No Seriously, It’s Real

This is almost exactly one the changes I submitted in a pull request to the open-source, graphing library ScottPlot.

Before every render, a scatter graph would call GetScatterPoints(), which was implemented as follows:

public IReadOnlyList<Coordinates> GetScatterPoints()
{
    return Coordinates
        .Skip(MinRenderIndex)
        .Take(this.GetRenderIndexCount())
        .ToList();
    //but this `ToList()` call iterates over every single
    // coordinate in the list, and allocates a new list.
}

For many thousands of points, there were notable performance implications.

Instead, I proposed to wrap the underlying coordinates in two list-views which supported “skipping” and “taking” elements via offsetting the view and amending the reported size:

public IReadOnlyList<Coordinates> GetScatterPoints()
{
    return Coordinates
        .SkipView(MinRenderIndex)
        .TakeView(this.GetRenderIndexCount());
    //no allocations, no iterations, just a pure
    // view over the original data.
}

Important Considerations

There are many great applications of list-views; they can be used almost anywhere you want to modify a collection. You can use them to resize lists, re-sample data within lists, skip over elements in a list, and much more.

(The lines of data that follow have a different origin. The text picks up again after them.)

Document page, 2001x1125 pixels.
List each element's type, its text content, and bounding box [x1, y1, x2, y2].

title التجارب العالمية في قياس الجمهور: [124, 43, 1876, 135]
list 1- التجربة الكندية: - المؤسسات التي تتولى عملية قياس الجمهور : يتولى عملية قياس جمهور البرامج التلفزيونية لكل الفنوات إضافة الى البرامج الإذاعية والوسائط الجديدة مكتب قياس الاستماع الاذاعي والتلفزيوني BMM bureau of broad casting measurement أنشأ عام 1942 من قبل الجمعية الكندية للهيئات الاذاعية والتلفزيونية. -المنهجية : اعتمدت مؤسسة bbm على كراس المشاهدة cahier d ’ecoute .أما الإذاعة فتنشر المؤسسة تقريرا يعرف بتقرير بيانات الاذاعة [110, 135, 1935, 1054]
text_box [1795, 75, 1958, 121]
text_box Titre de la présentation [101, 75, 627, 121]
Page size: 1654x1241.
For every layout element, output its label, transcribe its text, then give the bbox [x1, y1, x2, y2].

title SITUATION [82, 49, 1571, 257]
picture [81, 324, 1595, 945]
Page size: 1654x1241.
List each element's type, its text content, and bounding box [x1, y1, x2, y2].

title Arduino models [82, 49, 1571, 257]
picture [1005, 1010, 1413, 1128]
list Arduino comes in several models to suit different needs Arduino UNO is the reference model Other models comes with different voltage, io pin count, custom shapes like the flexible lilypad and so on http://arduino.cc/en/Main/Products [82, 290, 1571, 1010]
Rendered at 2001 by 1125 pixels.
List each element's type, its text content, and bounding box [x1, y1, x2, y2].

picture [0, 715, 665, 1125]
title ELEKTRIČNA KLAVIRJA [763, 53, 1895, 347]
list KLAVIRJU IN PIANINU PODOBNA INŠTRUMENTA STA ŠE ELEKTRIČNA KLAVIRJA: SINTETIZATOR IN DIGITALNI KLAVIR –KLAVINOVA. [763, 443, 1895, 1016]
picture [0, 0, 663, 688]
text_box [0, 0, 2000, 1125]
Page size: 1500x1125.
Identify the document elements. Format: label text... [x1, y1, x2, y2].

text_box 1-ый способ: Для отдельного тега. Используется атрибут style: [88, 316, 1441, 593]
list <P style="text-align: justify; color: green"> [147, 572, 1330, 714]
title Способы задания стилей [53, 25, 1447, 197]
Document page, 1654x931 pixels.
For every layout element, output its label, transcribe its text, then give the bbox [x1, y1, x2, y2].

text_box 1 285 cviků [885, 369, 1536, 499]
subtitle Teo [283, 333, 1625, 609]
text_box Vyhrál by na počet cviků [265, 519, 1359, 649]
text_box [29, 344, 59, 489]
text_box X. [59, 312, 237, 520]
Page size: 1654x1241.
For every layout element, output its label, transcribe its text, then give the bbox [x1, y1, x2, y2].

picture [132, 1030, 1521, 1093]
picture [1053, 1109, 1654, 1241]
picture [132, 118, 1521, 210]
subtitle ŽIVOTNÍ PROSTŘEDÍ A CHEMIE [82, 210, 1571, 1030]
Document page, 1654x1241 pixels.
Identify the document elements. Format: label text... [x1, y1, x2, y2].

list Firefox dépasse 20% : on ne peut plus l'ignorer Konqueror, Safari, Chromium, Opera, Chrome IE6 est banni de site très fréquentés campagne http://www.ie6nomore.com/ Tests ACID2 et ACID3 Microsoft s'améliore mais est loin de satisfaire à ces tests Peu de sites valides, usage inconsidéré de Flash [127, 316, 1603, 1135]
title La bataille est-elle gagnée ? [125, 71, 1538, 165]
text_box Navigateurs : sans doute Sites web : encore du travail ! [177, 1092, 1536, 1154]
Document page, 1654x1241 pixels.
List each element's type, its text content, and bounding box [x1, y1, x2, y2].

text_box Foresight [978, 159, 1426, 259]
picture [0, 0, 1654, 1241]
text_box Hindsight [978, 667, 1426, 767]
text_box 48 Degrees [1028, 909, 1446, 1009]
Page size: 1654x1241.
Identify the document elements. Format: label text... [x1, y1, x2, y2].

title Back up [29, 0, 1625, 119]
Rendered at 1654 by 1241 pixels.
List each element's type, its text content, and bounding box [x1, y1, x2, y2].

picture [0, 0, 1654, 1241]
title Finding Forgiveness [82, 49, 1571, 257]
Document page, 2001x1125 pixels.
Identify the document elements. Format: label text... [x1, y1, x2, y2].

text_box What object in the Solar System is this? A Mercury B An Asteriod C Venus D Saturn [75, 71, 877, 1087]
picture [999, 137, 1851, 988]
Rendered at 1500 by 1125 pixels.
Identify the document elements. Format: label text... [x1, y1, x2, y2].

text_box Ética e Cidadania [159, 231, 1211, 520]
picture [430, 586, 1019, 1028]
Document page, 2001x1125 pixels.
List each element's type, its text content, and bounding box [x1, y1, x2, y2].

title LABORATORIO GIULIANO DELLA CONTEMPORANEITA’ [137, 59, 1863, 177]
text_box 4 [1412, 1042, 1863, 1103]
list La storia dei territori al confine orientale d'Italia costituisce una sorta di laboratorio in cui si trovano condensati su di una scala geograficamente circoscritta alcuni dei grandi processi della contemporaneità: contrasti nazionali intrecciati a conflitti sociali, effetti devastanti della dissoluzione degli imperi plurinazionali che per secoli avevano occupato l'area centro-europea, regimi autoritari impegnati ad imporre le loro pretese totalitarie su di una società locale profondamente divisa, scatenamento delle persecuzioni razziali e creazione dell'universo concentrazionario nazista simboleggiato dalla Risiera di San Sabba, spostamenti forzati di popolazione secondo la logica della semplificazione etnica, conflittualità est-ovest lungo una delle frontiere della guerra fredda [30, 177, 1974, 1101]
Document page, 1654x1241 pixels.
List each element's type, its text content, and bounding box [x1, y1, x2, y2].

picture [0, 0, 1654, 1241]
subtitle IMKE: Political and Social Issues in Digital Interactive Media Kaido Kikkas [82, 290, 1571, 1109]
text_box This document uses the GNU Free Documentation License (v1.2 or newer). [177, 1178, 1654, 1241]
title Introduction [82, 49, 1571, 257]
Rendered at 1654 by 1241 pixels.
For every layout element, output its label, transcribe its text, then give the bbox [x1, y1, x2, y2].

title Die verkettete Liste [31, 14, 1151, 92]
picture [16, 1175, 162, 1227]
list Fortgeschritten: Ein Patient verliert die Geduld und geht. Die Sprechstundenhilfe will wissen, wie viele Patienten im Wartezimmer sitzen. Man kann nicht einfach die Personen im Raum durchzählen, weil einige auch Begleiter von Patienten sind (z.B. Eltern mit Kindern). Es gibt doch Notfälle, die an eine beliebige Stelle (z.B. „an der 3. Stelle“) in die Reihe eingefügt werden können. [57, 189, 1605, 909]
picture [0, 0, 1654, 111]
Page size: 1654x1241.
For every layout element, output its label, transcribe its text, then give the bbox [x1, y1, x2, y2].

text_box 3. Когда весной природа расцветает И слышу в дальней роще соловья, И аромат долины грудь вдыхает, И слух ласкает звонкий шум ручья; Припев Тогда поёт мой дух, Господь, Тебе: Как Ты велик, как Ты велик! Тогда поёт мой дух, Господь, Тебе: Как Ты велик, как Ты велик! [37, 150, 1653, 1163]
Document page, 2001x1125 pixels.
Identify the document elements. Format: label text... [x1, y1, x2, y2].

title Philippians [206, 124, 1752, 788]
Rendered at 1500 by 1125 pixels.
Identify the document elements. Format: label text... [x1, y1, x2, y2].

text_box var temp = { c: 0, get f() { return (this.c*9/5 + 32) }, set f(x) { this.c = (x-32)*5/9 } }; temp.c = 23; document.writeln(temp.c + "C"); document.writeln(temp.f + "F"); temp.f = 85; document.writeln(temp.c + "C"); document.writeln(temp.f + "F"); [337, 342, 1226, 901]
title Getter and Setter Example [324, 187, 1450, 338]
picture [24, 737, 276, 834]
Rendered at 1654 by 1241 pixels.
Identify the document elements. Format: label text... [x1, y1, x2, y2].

Whilst they are very useful, there are some points to consider when you are using list-views, to ensure you get the most out of them.

Reusability

Because of the fact that changes to the data (such as re-mapping in the MappingListView) are completed upon iteration of the list-view, it means that these changes will be applied multiple times if the list-view is iterated multiple times. This could be problematic if the changes are computationally expensive.

A mitigation strategy for this would be to create a cache in the list-view which gets populated when the data is first iterated, and then used for subsequent access requests. This would be effective, but equally has its own drawbacks as the space complexity of the list-view is now O(n), and it’s not even really a list-view anymore, it’s just a glorified cache.

For this reason, if the list-view is performing computationally expensive operations, I’d recommend re-using it as few times as possible. However, if it is performing relatively cheap computation (like a simple re-map or offset), it is very viable to re-use the list-view.

Still Consider An Enumeration

This article isn’t trying to persuade you to ditch enumerations, they absolutely have their place and it’s very likely that you may be able to utilise them effectively in your solution.

However, scenarios where you cannot use an enumeration, or would end up calling collector methods (such as ToList() - which will iterate all the data and allocate memory for it), should be thoughtfully reviewed, with list-views strongly considered.